The story had gone virtually unreported on national TV except for Fox News for five days — until the question was asked at a press briefing and Spicer jumped on it.

“Sean Spicer, the White House press secretary, elevated a rape case at a Maryland high school in which an undocumented immigrant has been charged to national attention on Tuesday,” The New York Times reported, “saying in response to a reporter’s question that it was an example of why the Trump administration was committed to a ‘crackdown’ on illegal immigration.”

But just as I started thinking Team Trump might have figured out how to make these sessions into events that furthered its agenda rather than a daily exercise in duck and cover, along came Tuesday’s debacle in Spicer’s handling of the questions from Ryan.

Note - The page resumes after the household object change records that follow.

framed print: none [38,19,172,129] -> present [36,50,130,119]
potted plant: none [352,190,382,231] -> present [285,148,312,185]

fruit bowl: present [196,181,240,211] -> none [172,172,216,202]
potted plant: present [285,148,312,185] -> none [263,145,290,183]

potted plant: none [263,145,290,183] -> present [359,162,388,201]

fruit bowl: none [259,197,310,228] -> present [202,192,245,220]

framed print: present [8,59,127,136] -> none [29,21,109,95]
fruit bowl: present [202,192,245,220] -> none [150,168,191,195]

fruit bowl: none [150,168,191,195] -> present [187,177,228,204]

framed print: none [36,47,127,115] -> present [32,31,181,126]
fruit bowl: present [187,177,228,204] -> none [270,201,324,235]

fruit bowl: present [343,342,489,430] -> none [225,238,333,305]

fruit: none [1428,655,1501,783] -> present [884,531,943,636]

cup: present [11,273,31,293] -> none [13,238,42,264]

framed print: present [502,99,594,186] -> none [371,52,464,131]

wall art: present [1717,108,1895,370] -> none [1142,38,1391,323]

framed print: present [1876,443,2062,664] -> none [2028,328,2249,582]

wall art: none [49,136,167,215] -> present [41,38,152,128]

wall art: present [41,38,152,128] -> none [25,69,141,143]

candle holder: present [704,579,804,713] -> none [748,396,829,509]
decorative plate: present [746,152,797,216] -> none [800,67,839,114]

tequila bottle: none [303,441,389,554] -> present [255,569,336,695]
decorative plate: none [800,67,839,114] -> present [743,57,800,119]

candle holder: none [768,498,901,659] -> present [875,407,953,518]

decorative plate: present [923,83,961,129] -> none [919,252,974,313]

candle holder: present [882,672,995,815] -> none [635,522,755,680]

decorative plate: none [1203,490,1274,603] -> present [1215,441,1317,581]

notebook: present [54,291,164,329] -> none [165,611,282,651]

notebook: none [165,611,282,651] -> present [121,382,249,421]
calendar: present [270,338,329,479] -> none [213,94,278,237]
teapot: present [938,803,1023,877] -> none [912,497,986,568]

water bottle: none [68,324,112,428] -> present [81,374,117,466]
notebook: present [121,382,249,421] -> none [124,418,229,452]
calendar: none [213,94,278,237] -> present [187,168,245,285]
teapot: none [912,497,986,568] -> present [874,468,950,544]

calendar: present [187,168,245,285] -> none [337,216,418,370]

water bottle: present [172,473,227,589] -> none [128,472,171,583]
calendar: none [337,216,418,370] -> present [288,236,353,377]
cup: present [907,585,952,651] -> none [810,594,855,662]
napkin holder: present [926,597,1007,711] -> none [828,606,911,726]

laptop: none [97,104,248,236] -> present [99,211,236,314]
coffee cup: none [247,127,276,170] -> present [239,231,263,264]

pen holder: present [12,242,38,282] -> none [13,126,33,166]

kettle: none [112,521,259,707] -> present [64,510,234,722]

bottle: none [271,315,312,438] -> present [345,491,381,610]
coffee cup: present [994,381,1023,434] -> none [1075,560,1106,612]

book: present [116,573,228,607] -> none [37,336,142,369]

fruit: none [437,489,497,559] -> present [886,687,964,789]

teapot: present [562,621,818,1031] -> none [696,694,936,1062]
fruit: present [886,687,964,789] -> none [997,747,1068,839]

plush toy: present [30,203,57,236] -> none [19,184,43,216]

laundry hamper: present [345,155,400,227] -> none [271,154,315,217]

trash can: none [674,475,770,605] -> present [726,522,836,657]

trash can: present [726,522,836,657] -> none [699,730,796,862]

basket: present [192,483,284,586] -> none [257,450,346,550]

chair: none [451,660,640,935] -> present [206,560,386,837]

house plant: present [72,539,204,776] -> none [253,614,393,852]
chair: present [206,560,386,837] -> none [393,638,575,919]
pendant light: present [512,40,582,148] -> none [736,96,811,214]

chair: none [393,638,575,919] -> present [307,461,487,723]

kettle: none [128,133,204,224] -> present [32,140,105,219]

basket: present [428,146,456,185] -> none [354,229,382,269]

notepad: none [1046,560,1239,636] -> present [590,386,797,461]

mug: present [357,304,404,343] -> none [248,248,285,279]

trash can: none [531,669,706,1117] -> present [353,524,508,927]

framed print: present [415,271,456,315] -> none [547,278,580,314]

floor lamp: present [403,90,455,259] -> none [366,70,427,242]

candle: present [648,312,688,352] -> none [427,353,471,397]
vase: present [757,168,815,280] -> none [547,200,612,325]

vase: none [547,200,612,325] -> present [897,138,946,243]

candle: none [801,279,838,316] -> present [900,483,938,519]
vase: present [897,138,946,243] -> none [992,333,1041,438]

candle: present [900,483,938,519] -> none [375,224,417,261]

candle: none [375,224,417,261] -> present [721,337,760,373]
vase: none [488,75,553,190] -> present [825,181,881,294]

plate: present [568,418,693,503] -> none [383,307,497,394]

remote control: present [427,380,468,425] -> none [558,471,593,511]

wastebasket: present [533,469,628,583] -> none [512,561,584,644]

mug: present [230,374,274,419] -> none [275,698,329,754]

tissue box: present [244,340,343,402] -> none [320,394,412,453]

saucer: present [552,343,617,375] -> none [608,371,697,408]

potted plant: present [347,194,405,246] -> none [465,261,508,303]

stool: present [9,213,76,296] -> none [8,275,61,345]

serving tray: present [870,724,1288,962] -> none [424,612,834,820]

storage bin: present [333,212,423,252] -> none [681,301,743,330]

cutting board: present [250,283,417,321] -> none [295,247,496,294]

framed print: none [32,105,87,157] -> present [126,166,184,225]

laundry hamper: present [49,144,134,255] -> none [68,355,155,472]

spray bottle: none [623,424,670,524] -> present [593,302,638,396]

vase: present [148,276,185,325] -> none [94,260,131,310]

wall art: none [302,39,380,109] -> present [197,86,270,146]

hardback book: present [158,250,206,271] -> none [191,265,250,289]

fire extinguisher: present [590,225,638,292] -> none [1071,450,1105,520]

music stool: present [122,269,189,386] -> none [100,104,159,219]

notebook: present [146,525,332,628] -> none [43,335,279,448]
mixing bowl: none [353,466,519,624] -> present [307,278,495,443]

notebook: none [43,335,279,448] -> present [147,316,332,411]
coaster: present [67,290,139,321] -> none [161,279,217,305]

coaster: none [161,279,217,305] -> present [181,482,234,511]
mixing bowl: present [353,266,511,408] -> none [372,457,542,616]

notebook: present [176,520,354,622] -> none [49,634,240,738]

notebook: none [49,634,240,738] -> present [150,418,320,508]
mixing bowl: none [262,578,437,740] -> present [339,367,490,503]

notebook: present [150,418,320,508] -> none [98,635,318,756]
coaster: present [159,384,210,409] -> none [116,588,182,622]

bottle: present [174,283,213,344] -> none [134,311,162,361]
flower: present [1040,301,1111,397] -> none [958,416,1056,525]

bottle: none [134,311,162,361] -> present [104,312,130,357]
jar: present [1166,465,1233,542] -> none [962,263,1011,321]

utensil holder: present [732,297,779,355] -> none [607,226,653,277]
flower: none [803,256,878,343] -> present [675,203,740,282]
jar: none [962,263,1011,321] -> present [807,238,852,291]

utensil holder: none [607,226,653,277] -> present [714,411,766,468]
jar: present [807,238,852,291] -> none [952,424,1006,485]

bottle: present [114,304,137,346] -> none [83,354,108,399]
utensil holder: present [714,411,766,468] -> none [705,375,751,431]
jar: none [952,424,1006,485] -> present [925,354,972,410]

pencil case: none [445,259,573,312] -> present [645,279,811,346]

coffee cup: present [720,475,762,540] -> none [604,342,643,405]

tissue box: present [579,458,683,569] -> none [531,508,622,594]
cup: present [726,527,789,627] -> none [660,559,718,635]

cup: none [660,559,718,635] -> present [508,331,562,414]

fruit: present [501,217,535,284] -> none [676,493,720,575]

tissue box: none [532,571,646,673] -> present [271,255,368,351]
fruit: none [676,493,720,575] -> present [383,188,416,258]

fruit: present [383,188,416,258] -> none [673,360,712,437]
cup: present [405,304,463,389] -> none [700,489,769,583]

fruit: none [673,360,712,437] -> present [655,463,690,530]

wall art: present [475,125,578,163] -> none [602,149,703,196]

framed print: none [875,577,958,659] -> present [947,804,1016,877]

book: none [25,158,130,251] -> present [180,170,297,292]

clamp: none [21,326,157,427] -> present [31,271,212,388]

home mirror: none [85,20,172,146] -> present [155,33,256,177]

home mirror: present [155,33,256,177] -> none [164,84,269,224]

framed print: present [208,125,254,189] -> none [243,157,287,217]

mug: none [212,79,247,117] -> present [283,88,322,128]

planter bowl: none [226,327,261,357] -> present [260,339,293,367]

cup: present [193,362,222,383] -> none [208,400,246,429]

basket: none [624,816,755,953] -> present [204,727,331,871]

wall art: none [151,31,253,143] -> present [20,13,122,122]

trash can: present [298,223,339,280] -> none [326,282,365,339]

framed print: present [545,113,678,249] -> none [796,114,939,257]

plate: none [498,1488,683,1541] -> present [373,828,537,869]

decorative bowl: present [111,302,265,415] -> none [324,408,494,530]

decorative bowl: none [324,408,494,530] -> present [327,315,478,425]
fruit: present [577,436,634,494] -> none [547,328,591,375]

Within hours, Hillary Clinton was telling a group in San Francisco that Ryan’s treatment at the hands of the Trump administration highlighted the “indignities” faced by women “simply doing their jobs.”

Clinton, whose billion-dollar media campaign was shredded at a fraction of that cost by Trump’s media mastery during the election, was now the one successfully hammering Trump in cable TV soundbites.

Like a star pitcher who suddenly finds he cannot consistently throw strikes anymore, the harder Team Trump tries, the deeper its messaging malaise gets. Sad.